Oral health problems have long been the cause of missed school among children. In fact, oral health issues cause children to miss an average of six days a year at the elementary school level, and just over two and a half days a year at the high school level. But the Pediatric Rheumatology study found that children with TMJ dysfunction also miss school, and that’s not all.

“The study found that children were more depressed when TMJ dysfunction and other joint problems were present due to rheumatoid arthritis,” says Dr. Raul Garcia, a Miami-based dentist who treats TMJ dysfunction.

That’s because, between the often unbearable pain of TMJ dysfunction and the anxiety of having the illness, the children suffer from undue stress. As a result, their social lives suffer, as many withdraw from social activities and interactions with friends and peers.

But the news gets worse, because, according to the study, children also experience more overall health issues when these conditions are present.

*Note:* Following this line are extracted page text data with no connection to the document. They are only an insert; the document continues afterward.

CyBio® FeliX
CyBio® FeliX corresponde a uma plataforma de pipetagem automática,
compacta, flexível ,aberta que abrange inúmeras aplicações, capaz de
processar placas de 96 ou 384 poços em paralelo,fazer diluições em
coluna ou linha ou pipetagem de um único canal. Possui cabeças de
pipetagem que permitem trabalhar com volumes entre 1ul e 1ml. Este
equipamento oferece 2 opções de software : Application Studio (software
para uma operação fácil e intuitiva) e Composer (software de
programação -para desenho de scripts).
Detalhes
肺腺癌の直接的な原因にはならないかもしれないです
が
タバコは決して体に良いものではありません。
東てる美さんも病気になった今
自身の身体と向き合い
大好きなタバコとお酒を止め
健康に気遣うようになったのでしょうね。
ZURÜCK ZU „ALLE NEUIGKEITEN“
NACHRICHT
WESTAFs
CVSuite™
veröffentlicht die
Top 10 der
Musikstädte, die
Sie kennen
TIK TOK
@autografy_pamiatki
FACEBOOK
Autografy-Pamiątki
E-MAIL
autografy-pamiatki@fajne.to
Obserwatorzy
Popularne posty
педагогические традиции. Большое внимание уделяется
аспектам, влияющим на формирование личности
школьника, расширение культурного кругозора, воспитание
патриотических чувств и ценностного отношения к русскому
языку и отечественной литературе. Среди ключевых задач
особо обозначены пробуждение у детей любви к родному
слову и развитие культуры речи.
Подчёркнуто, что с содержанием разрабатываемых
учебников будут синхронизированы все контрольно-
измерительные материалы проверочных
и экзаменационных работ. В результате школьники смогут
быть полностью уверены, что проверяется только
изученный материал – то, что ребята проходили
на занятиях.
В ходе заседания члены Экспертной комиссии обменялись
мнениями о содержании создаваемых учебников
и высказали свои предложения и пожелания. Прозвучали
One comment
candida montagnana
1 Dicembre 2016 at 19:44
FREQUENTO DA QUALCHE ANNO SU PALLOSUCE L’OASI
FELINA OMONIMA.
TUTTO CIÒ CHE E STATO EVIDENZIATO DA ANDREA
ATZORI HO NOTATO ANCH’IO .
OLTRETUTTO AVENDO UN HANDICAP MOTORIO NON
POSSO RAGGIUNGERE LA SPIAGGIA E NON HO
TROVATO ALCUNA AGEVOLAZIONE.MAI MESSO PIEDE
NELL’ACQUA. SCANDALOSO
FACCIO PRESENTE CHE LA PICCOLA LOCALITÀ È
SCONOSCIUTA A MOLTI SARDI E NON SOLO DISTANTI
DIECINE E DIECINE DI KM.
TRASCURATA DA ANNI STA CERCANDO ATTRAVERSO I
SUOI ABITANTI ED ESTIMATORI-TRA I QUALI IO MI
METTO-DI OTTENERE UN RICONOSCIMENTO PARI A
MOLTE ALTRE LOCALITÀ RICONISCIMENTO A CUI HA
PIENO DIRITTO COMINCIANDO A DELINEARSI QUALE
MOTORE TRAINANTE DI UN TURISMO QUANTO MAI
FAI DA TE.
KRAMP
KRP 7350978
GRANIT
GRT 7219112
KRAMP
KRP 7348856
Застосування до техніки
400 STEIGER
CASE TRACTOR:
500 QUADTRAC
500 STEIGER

Researchers believe this is due to the “systemic inflammation” caused by orofacial pain – including TMJ dysfunction. These children become sick more often, and their other rheumatoid arthritis symptoms worsen in tandem.

“TMJ dysfunction is bad enough without these extra conditions getting in the way,” says Garcia.

Garcia says the study highlights the importance of coordinating efforts with dentists and rheumatologists to create a care plan individualized to each patient. There are ways to treat TMJ dysfunction and realign the temporomandibular joint that can ease the pain and help stop the systemic inflammation it causes.

“What we want to do is get the jaw into proper alignment so these problems don’t get worse,” he says.

According to Garcia, an effective course of action called physiologic dentistry or neuromuscular dentistry is the gold standard in treating temporomandibular joint dysfunction.

“Physiological dentistry is the most permanent way to treat TMJ dysfunction, and the most effective,” he says.

Garcia says patients seeking this type of treatment should speak with a dentist trained in this specialty and develop a treatment plan.

“It’s not a Band-Aid fix that may or may not work and will need to be repeated every three to six months,” he says. “It’s fixing the root problem so you can live a pain-free life.”